**EXTRACT TO READ**.
LifeSensors receives U.S. patent for development of novel DUB substrates

LifeSensors, Inc., a biotech company developing cutting-edge technologies for studying the ubiquitin pathway, has been awarded a U.S. patent for the development of novel, fluorescent di- and poly-ubiquitin deubiquitinase (DUB) substrates (US 8,518,660). DUBs, which remove ubiquitin from human proteins, are important targets for drug discovery in a number of therapeutic areas and optimal DUB substrates are essential for these efforts.

Utilizing internally quenched fluorescence (IQF) technology, the patented substrates provide for the sensitive detection of deubiquitinating enzyme activity on ubiquitin chains with specific lysine linkages. Other available deubiquitinase substrates measure cleavage of linear peptide or amide bonds. The IQF- polyubiquitins, however, are conjugated via true isopeptide bonds and serve as more physiologically relevant enzyme targets. “These IQF-DiUbTM substrates create opportunities for improved measurement of physiologically relevant deubiquitylase activity for basic research and drug discovery,” according to Dr. James Strickler, Vice President of Research and Development at LifeSensors.

Ubiquitination, a post-translational modification, has been shown to play important roles in almost every aspect of physiology including cell growth and differentiation, inflammation, apoptosis, DNA repair, muscle and neuronal degeneration, and viral infection. Consequently, the imbalances between ubiquitination and deubiquitination of protein targets has been linked to several diseases in each of these areas. Ubiquitination is carried out by enzymes called ubiquitin ligases, while deubiquitination occurs by the highly specific activity of DUBs, which recognize both ubiquitin and the isopeptide bond. The inhibition or activation of DUBs is increasingly being explored for new drug development thereby creating a growing need for sensitive, reproducible substrates that can measure true isopeptidase activity as well as be supplied in quantities that can be used in high throughput formats.

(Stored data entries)

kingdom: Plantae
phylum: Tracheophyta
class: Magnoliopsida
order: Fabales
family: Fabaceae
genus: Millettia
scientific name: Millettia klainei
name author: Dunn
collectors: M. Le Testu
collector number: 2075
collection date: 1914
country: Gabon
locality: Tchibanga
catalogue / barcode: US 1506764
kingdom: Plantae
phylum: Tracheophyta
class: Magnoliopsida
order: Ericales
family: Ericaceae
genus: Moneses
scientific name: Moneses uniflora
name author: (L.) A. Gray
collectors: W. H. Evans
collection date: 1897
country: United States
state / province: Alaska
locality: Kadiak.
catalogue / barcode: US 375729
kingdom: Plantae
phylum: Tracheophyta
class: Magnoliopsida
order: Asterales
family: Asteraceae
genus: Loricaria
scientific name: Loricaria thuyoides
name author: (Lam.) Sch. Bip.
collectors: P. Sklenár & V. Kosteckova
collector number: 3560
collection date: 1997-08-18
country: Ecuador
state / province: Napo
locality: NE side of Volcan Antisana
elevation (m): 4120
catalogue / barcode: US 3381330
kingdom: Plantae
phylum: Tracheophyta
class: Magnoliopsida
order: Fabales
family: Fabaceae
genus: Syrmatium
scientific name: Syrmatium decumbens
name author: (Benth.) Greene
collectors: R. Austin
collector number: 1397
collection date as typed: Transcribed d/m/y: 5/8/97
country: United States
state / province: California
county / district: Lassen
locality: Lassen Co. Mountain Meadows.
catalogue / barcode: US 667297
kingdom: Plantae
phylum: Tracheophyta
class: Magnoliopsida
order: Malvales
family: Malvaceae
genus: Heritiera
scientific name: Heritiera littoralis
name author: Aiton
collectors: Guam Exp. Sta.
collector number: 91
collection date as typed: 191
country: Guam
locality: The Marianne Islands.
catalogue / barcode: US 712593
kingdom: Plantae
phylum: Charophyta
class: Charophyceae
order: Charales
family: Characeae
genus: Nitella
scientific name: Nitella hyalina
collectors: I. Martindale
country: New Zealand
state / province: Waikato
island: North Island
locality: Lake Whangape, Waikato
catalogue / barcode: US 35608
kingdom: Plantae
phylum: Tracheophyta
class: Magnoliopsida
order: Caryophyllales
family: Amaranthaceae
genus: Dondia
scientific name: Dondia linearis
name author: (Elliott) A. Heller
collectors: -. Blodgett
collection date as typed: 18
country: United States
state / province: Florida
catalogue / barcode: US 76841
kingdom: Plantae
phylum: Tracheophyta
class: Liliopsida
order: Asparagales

**ACTIONS TO TAKE**.
1) In the patent announcement, what is the number of the U.S. patent awarded to LifeSensors?
2) Print the part of the patent announcement that begins at the words "LifeSensors receives U.S." and stops after the words "for these efforts.".
Please rely only on the patent announcement and not on the data.

**RESPONSES FOR EACH TASK**.
1) US 8,518,660

2)
LifeSensors receives U.S. patent for development of novel DUB substrates

LifeSensors, Inc., a biotech company developing cutting-edge technologies for studying the ubiquitin pathway, has been awarded a U.S. patent for the development of novel, fluorescent di- and poly-ubiquitin deubiquitinase (DUB) substrates (US 8,518,660). DUBs, which remove ubiquitin from human proteins, are important targets for drug discovery in a number of therapeutic areas and optimal DUB substrates are essential for these efforts.